Дождь кончился так же неожиданно, как и начался. Посветлело. Сырость и прохлада проникали за одежду. Ноги устали, но ложиться на мокрую землю не хотелось. Внезапно в стороне от их лежки послышался какой-то звук, произведенный, вероятно, человеческой ногой, столкнувшейся с камнем или торчащим из земли корневищем. Они оба молча расстегнули кобуры пистолетов и извлекли свои «Вальтеры». Автомат в такой ситуации пока не годился – надо передергивать затвор, а это было бы слышно в ночной тишине и выдало бы их присутствие. Пистолеты же самовзводные и патрон всегда в патроннике. Снятие с предохранителя производится бесшумно. Они продолжали стоять и, казалось, слышали звуки шумно и часто работающих сердец. Шелест травы от чьих-то шагов послышался справа и туда же сразу вытянулись две руки с пистолетами. Оба знали, что идет человек и что это может быть только приведший их сюда вуйко или связной. Тем не менее они никогда не исключали поджидавшую их опасность. Шаги замерли и они услыхали такое знакомое цоканье языком: 2-1-2 и снова: 2-1-2. Лемиш отодвинулся на несколько метров от Уляны, так, на всякий случай, и ответил таким же цоканьем. И из ночи донесся громкий шепот:
– Друже провиднык, это вы?
Чумак, с которым они расстались осенью прошлого года, стоял перед ними живой и невредимый, держа в руках знакомый им автомат ППС. Субординация не позволяла всем им обняться и расцеловаться, как и подобало бы при таких случаях, как эта затянувшаяся встреча. Но по тому свистящему шепоту, которым Лемиш расспрашивал Чумака о новостях с востока, и по вопросам, которые задавала Уляна, перебивая мужа, было понятно, что радости от этой встречи нет границ. Все в них ликовало. И от прихода связного, и от той информации, что он успел передать у этого так надоевшего им куста ракиты, и от того, что все наконец-то закончилось благополучно, и от завершения той длительной операции по переходу на восток, которую они начали планировать более года назад.
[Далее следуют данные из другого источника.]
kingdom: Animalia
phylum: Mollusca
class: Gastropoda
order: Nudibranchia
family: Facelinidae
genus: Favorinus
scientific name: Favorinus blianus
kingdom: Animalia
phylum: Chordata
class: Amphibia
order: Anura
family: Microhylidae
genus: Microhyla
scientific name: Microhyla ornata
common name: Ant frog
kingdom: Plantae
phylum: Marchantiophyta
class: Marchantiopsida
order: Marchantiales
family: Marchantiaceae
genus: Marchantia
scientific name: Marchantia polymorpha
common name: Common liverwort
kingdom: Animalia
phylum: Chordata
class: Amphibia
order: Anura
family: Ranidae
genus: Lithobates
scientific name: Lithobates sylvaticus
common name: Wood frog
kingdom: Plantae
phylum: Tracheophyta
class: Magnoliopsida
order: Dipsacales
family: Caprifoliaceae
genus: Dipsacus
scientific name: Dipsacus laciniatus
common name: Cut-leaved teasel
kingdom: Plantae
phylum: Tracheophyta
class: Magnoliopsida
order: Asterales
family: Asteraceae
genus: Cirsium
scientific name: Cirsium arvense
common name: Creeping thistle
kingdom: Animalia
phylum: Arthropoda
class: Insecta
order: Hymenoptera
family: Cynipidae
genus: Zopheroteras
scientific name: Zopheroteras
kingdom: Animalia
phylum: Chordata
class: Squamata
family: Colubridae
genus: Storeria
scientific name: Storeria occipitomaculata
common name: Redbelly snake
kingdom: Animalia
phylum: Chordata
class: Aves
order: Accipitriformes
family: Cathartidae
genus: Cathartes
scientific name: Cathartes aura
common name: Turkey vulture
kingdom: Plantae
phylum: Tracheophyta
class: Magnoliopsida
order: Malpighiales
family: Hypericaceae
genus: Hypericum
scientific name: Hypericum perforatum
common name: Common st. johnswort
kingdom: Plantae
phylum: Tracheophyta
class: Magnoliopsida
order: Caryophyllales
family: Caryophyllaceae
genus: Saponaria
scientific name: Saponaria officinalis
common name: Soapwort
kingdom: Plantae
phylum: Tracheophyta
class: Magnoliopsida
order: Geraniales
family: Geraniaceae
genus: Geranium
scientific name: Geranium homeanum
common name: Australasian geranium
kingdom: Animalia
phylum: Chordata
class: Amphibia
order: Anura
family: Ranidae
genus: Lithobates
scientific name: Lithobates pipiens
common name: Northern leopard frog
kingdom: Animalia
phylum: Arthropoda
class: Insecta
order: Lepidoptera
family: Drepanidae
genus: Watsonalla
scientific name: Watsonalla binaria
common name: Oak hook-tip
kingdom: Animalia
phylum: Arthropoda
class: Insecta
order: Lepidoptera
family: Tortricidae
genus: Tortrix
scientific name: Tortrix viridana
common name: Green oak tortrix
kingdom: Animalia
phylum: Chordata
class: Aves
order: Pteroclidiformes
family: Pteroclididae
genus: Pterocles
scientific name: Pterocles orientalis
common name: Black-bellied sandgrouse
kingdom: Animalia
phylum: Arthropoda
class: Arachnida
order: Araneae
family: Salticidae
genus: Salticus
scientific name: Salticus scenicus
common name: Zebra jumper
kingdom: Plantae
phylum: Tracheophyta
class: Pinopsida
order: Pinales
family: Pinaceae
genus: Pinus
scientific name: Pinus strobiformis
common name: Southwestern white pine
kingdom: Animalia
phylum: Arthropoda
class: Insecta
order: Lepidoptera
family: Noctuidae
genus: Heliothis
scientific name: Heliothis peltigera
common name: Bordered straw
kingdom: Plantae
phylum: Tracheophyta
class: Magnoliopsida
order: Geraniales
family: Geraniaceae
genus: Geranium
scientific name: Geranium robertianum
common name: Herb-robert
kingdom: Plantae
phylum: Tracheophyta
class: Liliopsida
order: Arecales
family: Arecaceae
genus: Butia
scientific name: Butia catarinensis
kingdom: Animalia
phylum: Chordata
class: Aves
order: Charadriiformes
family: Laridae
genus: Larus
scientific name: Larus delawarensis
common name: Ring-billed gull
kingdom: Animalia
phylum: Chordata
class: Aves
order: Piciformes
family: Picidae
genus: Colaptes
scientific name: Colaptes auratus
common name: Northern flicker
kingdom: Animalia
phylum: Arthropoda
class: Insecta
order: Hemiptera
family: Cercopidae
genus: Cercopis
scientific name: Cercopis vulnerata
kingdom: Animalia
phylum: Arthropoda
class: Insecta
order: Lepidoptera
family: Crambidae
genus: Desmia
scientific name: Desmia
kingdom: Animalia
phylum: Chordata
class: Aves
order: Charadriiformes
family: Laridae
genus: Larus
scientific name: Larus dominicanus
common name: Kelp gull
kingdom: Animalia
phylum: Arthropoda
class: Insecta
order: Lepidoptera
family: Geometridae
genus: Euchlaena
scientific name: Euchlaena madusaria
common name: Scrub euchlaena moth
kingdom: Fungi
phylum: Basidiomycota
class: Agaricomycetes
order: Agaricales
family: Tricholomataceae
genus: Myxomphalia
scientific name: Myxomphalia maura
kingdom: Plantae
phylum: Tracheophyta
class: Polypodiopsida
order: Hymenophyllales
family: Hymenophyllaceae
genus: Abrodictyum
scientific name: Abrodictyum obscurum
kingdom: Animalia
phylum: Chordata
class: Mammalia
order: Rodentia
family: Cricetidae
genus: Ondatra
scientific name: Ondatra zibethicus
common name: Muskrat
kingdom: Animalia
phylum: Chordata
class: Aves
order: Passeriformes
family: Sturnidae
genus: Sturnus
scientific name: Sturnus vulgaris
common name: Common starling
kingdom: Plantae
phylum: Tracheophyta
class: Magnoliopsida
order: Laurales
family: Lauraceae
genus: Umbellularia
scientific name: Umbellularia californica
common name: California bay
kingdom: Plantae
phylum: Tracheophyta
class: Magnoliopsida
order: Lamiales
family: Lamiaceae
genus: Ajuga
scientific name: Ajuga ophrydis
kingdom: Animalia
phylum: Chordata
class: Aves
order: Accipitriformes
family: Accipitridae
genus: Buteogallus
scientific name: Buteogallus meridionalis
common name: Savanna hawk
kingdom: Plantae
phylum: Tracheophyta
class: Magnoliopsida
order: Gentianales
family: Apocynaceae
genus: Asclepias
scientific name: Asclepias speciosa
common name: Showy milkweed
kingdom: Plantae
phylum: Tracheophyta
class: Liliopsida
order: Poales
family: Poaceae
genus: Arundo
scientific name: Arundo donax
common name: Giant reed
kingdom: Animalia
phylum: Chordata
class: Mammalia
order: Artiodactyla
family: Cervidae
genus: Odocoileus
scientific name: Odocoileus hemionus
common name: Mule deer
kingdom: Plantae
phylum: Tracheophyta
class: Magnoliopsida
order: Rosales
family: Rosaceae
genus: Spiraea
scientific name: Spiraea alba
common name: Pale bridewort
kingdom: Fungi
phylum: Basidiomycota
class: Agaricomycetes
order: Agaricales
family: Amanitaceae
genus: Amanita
– В село нам нельзя, друже провиднык, – начал после коротких и радостных расспросов Чумак. – Там сегодня военные остановились. Да и вообще там опасная обстановка. Я господаря предупреждал. Он вам это говорил. Тут недалеко, пару километров, есть наша крыивка. Там можно надежно укрыться и спокойно отдохнуть день-два, чтобы двигаться дальше. Переход большой, километров сто. Решайте, друже провиднык. Если вы готовы, мы можем сейчас же двинуться в путь. Я прибыл в этот район вчера на рассвете, день провел в бункере. Со мной два боевика от Партизана, но они присоединятся к нам позже на маршруте. В этом районе мы заметили движение военных на машинах, и появление неизвестной группы людей. Одному мне было легче передвигаться.
– Все правильно, друже Чумак. Мы с Оксаной смертельно устали, не спали несколько ночей. Дни тоже были тревожными. Лучше отдохнуть.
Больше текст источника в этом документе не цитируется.